Model	Params	GMACs	LM	AS-Norm	Vox1-O EER(%)	Vox1-E EER(%)	Vox1-H EER(%)
⬦ ReDimNet-B0	1.0M	0.43	✓	✗	1.16	1.25	2.20
⬥ ReDimNet-B0			✓	✓	1.07	1.18	2.01
NeXt-TDNN-l (C=128,B=3)	1.6M	0.29*	✗	✓	1.10	1.24	2.12
NeXt-TDNN (C=128,B=3)	1.9M	0.35*	✗	✓	1.03	1.17	1.98
⬦ ReDimNet-B1	2.2M	0.54	✓	✗	0.85	0.97	1.73
⬥ ReDimNet-B1			✓	✓	0.73	0.89	1.57
ECAPA (C=512)	6.4M	1.05	✗	✓	0.94	1.21	2.20
NeXt-TDNN-l (C=256,B=3)	6.0M	1.13*	✗	✓	0.81	1.04	1.86
CAM++	7.2M	1.15	✓	✗	0.71	0.85	1.66
NeXt-TDNN (C=256,B=3)	7.1M	1.35*	✗	✓	0.79	1.04	1.82
⬦ ReDimNet-B2	4.7M	0.90	✓	✗	0.57	0.76	1.32
⬥ ReDimNet-B2			✓	✓	0.52	0.74	1.27
ECAPA (C=1024)	14.9M	2.67	✓	✗	0.98	1.13	2.09
DF-ResNet56	4.5M	2.66	✗	✓	0.96	1.09	1.99
Gemini DF-ResNet60	4.1M	2.50*	✗	✓	0.94	1.05	1.80
⬦ ReDimNet-B3	3.0M	3.00	✓	✗	0.50	0.73	1.33
⬥ ReDimNet-B3			✓	✓	0.47	0.69	1.23
ResNet34	6.6M	4.55	✓	✗	0.82	0.93	1.68
Gemini DF-ResNet114	6.5M	5.00	✗	✓	0.69	0.86	1.49
⬦ ReDimNet-B4	6.3M	4.80	✓	✗	0.51	0.68	1.26
⬥ ReDimNet-B4			✓	✓	0.44	0.64	1.17
Gemini DF-ResNet183	9.2M	8.25	✗	✓	0.60	0.81	1.44
DF-ResNet233	12.3M	11.17	✗	✓	0.58	0.76	1.44
⬦ ReDimNet-B5	9.2M	9.87	✓	✗	0.43	0.61	1.08
⬥ ReDimNet-B5			✓	✓	0.39	0.59	1.05
ResNet293	23.8M	28.10	✓	✗	0.53	0.71	1.30
ECAPA2	27.1M	187.00*	✓	✗	0.44	0.62	1.15
⬦ ReDimNet-B6	15.0M	20.27	✓	✗	0.40	0.55	1.05
⬥ ReDimNet-B6			✓	✓	0.37	0.53	1.00

* - means values have been estimated.

Usage

Requirement

PyTorch>=2.0

Examples

import torch

# To load pretrained on vox2 model without Large-Margin finetuning
model = torch.hub.load('IDRnD/ReDimNet', 'b0', pretrained=True, finetuned=False)

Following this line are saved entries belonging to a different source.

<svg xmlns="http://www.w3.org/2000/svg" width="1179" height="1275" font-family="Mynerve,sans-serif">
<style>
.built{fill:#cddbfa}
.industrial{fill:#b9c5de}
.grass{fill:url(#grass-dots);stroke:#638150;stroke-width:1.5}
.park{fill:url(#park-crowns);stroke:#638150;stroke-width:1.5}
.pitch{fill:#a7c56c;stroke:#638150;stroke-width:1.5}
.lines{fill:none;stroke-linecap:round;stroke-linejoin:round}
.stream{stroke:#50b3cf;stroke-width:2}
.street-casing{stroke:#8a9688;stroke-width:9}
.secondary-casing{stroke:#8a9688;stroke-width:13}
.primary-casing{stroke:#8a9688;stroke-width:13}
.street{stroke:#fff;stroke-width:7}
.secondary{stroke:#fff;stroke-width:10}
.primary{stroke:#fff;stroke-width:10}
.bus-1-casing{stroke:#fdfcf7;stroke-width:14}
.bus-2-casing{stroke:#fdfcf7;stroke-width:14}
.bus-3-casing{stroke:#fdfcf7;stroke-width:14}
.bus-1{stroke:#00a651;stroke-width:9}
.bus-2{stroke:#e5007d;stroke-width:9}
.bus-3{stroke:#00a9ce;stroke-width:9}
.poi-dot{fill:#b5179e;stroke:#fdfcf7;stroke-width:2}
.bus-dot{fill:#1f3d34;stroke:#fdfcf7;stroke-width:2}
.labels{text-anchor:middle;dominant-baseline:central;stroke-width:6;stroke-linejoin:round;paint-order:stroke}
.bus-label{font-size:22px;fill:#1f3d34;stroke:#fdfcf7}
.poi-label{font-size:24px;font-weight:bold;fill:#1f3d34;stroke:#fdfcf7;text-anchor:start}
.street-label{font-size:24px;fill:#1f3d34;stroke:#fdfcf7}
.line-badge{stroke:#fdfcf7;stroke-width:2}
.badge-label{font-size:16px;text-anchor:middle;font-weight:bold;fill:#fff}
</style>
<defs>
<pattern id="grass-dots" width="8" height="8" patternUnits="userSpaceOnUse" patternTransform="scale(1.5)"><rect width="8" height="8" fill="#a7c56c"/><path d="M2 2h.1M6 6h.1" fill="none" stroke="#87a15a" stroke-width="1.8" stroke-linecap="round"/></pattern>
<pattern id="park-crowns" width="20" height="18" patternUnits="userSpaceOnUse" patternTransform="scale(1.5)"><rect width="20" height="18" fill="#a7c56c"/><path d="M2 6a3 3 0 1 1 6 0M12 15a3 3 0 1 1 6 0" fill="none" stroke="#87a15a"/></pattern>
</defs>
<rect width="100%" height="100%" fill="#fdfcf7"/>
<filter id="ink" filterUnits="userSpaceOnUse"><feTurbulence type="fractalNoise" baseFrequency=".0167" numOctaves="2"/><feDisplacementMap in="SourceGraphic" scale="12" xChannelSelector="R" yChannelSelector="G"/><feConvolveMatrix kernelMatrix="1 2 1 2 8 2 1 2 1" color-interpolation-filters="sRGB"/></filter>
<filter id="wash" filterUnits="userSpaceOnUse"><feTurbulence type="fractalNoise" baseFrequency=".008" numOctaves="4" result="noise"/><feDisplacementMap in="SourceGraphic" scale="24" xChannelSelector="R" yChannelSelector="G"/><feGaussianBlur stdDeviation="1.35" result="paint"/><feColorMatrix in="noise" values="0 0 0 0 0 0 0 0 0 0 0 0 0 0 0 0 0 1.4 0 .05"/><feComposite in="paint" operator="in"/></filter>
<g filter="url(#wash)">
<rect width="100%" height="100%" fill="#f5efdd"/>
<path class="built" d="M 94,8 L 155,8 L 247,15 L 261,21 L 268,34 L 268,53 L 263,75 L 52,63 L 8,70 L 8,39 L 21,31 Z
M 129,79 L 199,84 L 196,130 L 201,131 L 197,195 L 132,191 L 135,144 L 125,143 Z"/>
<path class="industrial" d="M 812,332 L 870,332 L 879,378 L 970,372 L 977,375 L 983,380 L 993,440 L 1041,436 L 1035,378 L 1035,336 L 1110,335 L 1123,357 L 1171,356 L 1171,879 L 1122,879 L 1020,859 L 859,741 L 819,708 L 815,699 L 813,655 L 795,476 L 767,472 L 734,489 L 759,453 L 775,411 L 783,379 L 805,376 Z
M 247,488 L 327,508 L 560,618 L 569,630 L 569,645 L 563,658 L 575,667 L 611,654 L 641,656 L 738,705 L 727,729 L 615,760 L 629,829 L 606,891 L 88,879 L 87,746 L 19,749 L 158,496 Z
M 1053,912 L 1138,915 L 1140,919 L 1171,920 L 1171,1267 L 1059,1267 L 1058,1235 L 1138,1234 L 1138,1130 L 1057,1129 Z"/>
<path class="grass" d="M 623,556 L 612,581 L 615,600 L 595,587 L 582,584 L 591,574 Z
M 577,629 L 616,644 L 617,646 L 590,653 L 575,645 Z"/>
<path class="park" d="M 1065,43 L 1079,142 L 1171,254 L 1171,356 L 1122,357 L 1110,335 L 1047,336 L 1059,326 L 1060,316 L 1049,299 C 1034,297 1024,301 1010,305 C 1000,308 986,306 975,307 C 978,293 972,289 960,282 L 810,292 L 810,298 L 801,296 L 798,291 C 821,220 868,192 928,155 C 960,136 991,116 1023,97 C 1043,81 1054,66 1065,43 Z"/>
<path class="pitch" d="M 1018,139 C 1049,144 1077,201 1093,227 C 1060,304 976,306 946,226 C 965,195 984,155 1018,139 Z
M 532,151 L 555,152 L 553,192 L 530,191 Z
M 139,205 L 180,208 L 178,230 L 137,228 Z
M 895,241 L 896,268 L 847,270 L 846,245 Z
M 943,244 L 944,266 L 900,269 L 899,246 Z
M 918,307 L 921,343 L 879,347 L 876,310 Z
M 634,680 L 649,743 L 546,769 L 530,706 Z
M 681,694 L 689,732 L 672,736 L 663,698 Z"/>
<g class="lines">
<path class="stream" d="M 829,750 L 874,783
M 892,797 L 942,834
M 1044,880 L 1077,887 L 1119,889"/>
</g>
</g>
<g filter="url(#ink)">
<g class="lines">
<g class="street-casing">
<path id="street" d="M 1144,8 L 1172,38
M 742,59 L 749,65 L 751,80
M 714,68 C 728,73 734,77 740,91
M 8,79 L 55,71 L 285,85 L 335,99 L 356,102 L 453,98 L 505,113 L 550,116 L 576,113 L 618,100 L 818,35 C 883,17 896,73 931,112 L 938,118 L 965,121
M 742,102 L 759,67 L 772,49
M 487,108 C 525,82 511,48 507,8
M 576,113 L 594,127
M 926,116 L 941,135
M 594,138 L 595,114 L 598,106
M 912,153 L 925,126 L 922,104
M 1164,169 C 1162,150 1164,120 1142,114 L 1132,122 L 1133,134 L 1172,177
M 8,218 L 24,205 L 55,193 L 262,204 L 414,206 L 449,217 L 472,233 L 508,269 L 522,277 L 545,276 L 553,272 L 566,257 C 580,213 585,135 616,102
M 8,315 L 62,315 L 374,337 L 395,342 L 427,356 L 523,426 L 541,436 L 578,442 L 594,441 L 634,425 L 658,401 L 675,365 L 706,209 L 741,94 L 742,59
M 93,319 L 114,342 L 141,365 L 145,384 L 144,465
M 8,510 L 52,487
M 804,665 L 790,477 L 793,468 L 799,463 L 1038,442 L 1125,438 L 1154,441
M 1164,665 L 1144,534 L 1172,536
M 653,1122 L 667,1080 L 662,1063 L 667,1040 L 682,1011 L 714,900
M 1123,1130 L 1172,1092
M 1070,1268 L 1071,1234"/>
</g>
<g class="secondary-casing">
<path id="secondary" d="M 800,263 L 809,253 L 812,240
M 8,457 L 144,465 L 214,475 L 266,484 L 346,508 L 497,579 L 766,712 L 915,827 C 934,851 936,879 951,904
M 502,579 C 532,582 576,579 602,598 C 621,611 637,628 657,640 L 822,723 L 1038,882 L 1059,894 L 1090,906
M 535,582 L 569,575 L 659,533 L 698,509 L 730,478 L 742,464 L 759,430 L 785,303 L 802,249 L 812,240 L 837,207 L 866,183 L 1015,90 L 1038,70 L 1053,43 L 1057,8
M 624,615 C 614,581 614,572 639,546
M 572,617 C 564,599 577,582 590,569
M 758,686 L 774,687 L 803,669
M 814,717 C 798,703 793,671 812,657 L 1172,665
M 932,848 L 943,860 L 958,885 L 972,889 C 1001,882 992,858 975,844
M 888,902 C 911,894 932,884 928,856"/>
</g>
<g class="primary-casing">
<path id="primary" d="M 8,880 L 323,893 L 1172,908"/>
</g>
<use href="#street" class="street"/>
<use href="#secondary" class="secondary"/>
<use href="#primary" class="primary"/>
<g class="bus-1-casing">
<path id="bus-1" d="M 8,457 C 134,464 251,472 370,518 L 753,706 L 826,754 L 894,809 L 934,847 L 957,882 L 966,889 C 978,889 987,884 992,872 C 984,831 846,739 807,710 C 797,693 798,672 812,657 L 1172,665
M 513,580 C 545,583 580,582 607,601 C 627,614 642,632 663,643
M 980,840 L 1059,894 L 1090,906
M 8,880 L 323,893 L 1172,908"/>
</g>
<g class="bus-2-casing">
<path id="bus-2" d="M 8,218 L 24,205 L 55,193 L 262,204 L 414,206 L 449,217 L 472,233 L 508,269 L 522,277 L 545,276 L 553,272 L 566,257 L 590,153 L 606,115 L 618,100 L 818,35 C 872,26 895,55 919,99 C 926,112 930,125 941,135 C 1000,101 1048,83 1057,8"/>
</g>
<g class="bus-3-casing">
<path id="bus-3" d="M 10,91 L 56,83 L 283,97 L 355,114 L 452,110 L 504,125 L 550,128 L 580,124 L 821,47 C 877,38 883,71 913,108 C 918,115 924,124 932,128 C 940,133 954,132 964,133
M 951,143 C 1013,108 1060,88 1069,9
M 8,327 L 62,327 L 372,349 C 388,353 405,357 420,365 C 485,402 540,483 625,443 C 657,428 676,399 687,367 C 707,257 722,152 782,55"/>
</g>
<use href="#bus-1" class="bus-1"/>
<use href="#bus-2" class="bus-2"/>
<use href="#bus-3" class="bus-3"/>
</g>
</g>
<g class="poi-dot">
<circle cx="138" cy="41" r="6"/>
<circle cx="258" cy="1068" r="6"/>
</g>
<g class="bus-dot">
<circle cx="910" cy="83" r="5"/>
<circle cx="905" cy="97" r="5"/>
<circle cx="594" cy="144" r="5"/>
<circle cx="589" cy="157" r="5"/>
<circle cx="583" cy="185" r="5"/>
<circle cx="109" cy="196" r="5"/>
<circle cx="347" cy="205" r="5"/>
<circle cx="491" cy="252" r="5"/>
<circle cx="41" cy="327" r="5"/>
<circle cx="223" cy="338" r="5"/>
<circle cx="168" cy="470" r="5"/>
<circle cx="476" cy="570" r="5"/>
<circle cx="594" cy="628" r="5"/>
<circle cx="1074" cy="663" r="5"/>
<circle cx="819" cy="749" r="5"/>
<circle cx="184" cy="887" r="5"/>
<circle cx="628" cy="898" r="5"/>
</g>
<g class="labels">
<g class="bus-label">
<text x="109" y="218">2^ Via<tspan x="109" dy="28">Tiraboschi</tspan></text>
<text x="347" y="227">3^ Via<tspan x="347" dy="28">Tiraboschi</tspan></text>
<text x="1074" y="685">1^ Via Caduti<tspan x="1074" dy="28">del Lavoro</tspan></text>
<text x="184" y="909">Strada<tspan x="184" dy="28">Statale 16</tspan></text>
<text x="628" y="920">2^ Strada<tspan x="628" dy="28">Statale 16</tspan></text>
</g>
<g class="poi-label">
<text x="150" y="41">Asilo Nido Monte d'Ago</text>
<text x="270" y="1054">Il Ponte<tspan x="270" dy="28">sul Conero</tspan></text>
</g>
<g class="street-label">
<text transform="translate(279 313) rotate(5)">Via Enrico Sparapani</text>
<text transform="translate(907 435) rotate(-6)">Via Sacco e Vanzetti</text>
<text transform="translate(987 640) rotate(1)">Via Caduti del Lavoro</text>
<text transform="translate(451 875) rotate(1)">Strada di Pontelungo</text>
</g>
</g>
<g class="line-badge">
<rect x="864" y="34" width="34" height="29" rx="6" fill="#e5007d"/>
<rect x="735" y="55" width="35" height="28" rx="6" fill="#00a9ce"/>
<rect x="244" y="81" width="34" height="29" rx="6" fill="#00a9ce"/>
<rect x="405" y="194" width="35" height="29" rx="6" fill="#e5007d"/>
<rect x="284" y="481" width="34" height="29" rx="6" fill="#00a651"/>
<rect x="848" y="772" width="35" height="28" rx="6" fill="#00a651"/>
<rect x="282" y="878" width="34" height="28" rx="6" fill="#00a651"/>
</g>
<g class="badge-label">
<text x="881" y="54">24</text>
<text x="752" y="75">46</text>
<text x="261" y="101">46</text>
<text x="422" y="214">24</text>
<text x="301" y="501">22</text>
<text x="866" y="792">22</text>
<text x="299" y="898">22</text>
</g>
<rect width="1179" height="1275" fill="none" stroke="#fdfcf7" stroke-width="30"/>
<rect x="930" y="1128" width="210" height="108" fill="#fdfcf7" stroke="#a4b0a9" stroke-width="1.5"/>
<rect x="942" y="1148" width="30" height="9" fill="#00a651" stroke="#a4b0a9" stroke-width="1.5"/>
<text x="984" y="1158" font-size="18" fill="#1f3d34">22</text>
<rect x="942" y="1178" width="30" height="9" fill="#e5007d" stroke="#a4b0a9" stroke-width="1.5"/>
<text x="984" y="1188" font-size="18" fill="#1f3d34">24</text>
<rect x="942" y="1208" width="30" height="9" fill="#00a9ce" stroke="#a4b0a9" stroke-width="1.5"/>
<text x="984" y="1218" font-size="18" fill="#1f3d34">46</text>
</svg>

# To load pretrained on vox2 model with Large-Margin finetuning:
model = torch.hub.load('IDRnD/ReDimNet', 'b0', pretrained=True, finetuned=True)

Citation

If you find this work or code is helpful in your research, please cite (will be updated after Interspeech 2024 publication):

@misc{yakovlev2024reshapedimensionsnetworkspeaker,
      title={Reshape Dimensions Network for Speaker Recognition}, 
      author={Ivan Yakovlev and Rostislav Makarov and Andrei Balykin and Pavel Malov and Anton Okhotnikov and Nikita Torgashov},
      year={2024},
      eprint={2407.18223},
      archivePrefix={arXiv},
      primaryClass={eess.AS},
      url={https://arxiv.org/abs/2407.18223}, 
}

Acknowledgements

For training model we used wespeaker pipeline. We ported some layers from transformers.